(Extracted data entries)
□ □ □ □ □
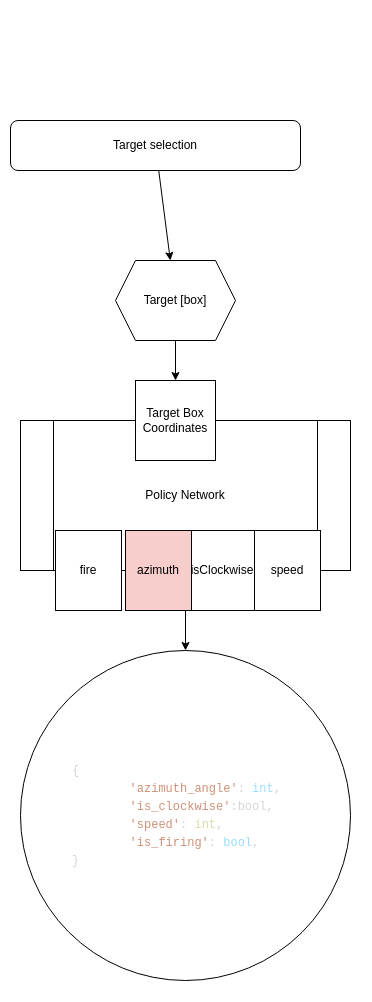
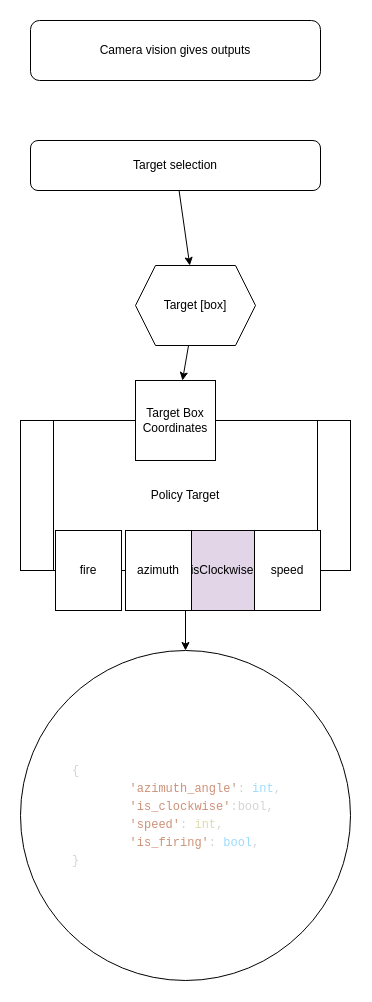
  <mxCell id="0" />
  <mxCell id="1" parent="0" />
+ <mxCell id="2" value="Camera vision gives outputs" style="rounded=1;whiteSpace=wrap;html=1;" parent="1" vertex="1"><mxGeometry x="30" y="20" width="290" height="60" as="geometry" /></mxCell>
  <mxCell id="3" style="edgeStyle=none;html=1;" parent="1" source="4" target="6" edge="1"><mxGeometry relative="1" as="geometry" /></mxCell>
- <mxCell id="4" value="Target selection" style="rounded=1;whiteSpace=wrap;html=1;" parent="1" vertex="1"><mxGeometry x="10" y="120" width="290" height="50" as="geometry" /></mxCell>
+ <mxCell id="4" value="Target selection" style="rounded=1;whiteSpace=wrap;html=1;" parent="1" vertex="1"><mxGeometry x="30" y="140" width="290" height="50" as="geometry" /></mxCell>
  <mxCell id="5" style="edgeStyle=none;html=1;" parent="1" source="6" target="9" edge="1"><mxGeometry relative="1" as="geometry" /></mxCell>
- <mxCell id="6" value="Target [box]&lt;br&gt;" style="shape=hexagon;perimeter=hexagonPerimeter2;whiteSpace=wrap;html=1;fixedSize=1;" parent="1" vertex="1"><mxGeometry x="115" y="260" width="120" height="80" as="geometry" /></mxCell>
+ <mxCell id="6" value="Target [box]&lt;br&gt;" style="shape=hexagon;perimeter=hexagonPerimeter2;whiteSpace=wrap;html=1;fixedSize=1;" parent="1" vertex="1"><mxGeometry x="135" y="265" width="120" height="80" as="geometry" /></mxCell>
  <mxCell id="7" style="edgeStyle=none;html=1;entryX=0.5;entryY=0;entryDx=0;entryDy=0;" parent="1" source="8" target="14" edge="1"><mxGeometry relative="1" as="geometry" /></mxCell>
- <mxCell id="8" value="Policy Network" style="shape=process;whiteSpace=wrap;html=1;backgroundOutline=1;" parent="1" vertex="1"><mxGeometry x="20" y="420" width="330" height="150" as="geometry" /></mxCell>
+ <mxCell id="8" value="Policy Target" style="shape=process;whiteSpace=wrap;html=1;backgroundOutline=1;" parent="1" vertex="1"><mxGeometry x="20" y="420" width="330" height="150" as="geometry" /></mxCell>
  <mxCell id="9" value="Target Box Coordinates" style="whiteSpace=wrap;html=1;aspect=fixed;" parent="1" vertex="1"><mxGeometry x="135" y="380" width="80" height="80" as="geometry" /></mxCell>
  <mxCell id="10" value="fire" style="rounded=0;whiteSpace=wrap;html=1;" parent="1" vertex="1"><mxGeometry x="55" y="530" width="66" height="80" as="geometry" /></mxCell>
- <mxCell id="11" value="isClockwise" style="rounded=0;whiteSpace=wrap;html=1;" parent="1" vertex="1"><mxGeometry x="189" y="530" width="66" height="80" as="geometry" /></mxCell>
+ <mxCell id="11" value="isClockwise" style="rounded=0;whiteSpace=wrap;html=1;fillColor=#e1d5e7;" parent="1" vertex="1"><mxGeometry x="189" y="530" width="66" height="80" as="geometry" /></mxCell>
  <mxCell id="12" value="speed" style="rounded=0;whiteSpace=wrap;html=1;" parent="1" vertex="1"><mxGeometry x="254" y="530" width="66" height="80" as="geometry" /></mxCell>
- <mxCell id="13" value="azimuth" style="rounded=0;whiteSpace=wrap;html=1;fillColor=#f8cecc;" parent="1" vertex="1"><mxGeometry x="125" y="530" width="66" height="80" as="geometry" /></mxCell>
+ <mxCell id="13" value="azimuth" style="rounded=0;whiteSpace=wrap;html=1;" parent="1" vertex="1"><mxGeometry x="125" y="530" width="66" height="80" as="geometry" /></mxCell>
  <mxCell id="14" value="&lt;div style=&quot;font-family: Menlo, Monaco, &amp;quot;Courier New&amp;quot;, monospace; line-height: 18px;&quot;&gt;&lt;div style=&quot;color: rgb(212, 212, 212);&quot;&gt;{&lt;/div&gt;&lt;div style=&quot;color: rgb(212, 212, 212);&quot;&gt;                    &lt;span style=&quot;color: #ce9178;&quot;&gt;&lt;span style=&quot;white-space: pre;&quot;&gt;&#09;&lt;/span&gt;'azimuth_angle'&lt;/span&gt;: &lt;span style=&quot;color: #9cdcfe;&quot;&gt;int&lt;/span&gt;,&lt;/div&gt;&lt;div style=&quot;color: rgb(212, 212, 212);&quot;&gt;                    &lt;span style=&quot;color: #ce9178;&quot;&gt;&lt;span style=&quot;white-space: pre;&quot;&gt;&#09;&lt;/span&gt;'is_clockwise'&lt;/span&gt;:bool,&lt;/div&gt;&lt;div style=&quot;&quot;&gt;                    &lt;span style=&quot;color: rgb(206, 145, 120);&quot;&gt;&lt;span style=&quot;white-space: pre;&quot;&gt;&#09;&lt;/span&gt;'speed'&lt;/span&gt;&lt;font color=&quot;#d4d4d4&quot;&gt;: &lt;/font&gt;&lt;font color=&quot;#dcdcaa&quot;&gt;int&lt;/font&gt;&lt;font color=&quot;#d4d4d4&quot;&gt;,&lt;/font&gt;&lt;/div&gt;&lt;div style=&quot;&quot;&gt;&lt;span style=&quot;color: rgb(212, 212, 212);&quot;&gt;                    &lt;span style=&quot;color: #ce9178;&quot;&gt;&lt;span style=&quot;white-space: pre;&quot;&gt;&#09;&lt;/span&gt;'is_firing'&lt;/span&gt;: &lt;/span&gt;&lt;font color=&quot;#9cdcfe&quot;&gt;bool&lt;/font&gt;&lt;font color=&quot;#d4d4d4&quot;&gt;,&lt;/font&gt;&lt;/div&gt;&lt;div style=&quot;color: rgb(212, 212, 212);&quot;&gt;                }&lt;/div&gt;&lt;/div&gt;" style="ellipse;whiteSpace=wrap;html=1;aspect=fixed;align=left;spacingLeft=50;spacingRight=50;" parent="1" vertex="1"><mxGeometry x="20" y="650" width="330" height="330" as="geometry" /></mxCell>
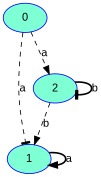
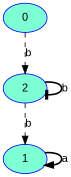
  digraph {
    fontname="Liberation Sans"
    node [color=blue fillcolor=aquamarine fontname="Liberation Sans" style=filled]
    edge [arrowhead=normal fontname="Liberation Sans" style=dashed]
    1
    2
    0
    1 -> 1 [label=a style=bold]
    2 -> 1 [label=b]
    2 -> 2 [arrowhead=tee label=b style=bold]
-   0 -> 1 [arrowhead=tee label=a]
-   0 -> 2 [label=a]
+   0 -> 2 [label=b]
  }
□ □ □ □ □
WHAT NEEDS TO BE DONE => Please state how many lines in the records above contain the string "label". Give the number only.

CORRECT RESULT => 6